Given the industry's aggressive push to promote retirement-income products, the findings might seem discouraging, but Jessica Sclafani, senior defined contribution strategist at T. Rowe, doesn't see it that way.
"In-plan retirement income solutions won't be a priority for all plans, and that's okay," she said.
Ms. Sclafani explained that retirement income may not be right for certain plans, including those with young or transient workforces. Plans with a high percentage of workers who rollover their balances when they leave are also not well-suited for annuity and other retirement-income products.
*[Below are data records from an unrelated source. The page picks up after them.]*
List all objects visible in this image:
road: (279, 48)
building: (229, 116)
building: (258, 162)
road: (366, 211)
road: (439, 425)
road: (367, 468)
"There are plenty of reasons that are rational for why a plan may determine that in-plan retirement income solutions are not a top priority or a good fit," she said.
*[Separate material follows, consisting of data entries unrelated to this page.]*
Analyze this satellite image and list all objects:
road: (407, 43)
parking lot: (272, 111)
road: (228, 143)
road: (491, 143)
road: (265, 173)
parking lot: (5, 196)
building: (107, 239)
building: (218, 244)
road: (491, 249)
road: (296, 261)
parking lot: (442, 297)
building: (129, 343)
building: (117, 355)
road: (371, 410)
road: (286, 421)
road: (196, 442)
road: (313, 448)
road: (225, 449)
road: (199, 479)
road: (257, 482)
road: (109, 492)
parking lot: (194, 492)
More importantly, from Ms. Sclafani's point of view, is the percentage of plan sponsors that consultants estimate don't have an opinion on retirement income. Consultants estimate that fewer than 1 in 4 plan sponsors, or 24%, now don't have an opinion, down significantly from 59% in 2021.
"We see plan sponsors as evolving from an exploratory to a more decision-oriented posture on retirement income," she said.
The findings, which will be released formally on Sept. 6, also showed that the majority of consulting and advisory firms, 60%, either do not produce formal ratings for retirement income solutions or have no formal ratings process in place.
Many consultants don't currently offer formal ratings because plan sponsors are often "beholden" to whatever retirement-income products are offered by their record keepers, Ms. Sclafani said.
The study also looked at what consultants view as the most persuasive ways to keep retirees in-plan, a growing goal for many plan sponsors. The features considered most persuasive included targeted communications explaining the benefits of staying in-plan, making financial planners and advisors available through the plan, and offering flexibility in how assets can be drawn down.
Finding ways to keep retirees in-plan will be important for plan sponsors looking to offer retirement-income products, Ms. Sclafani said.
The study surveyed 32 consulting and advisory firms with more than $6.7 trillion in assets under advisement on a variety of topics from Feb. 14 to March 31.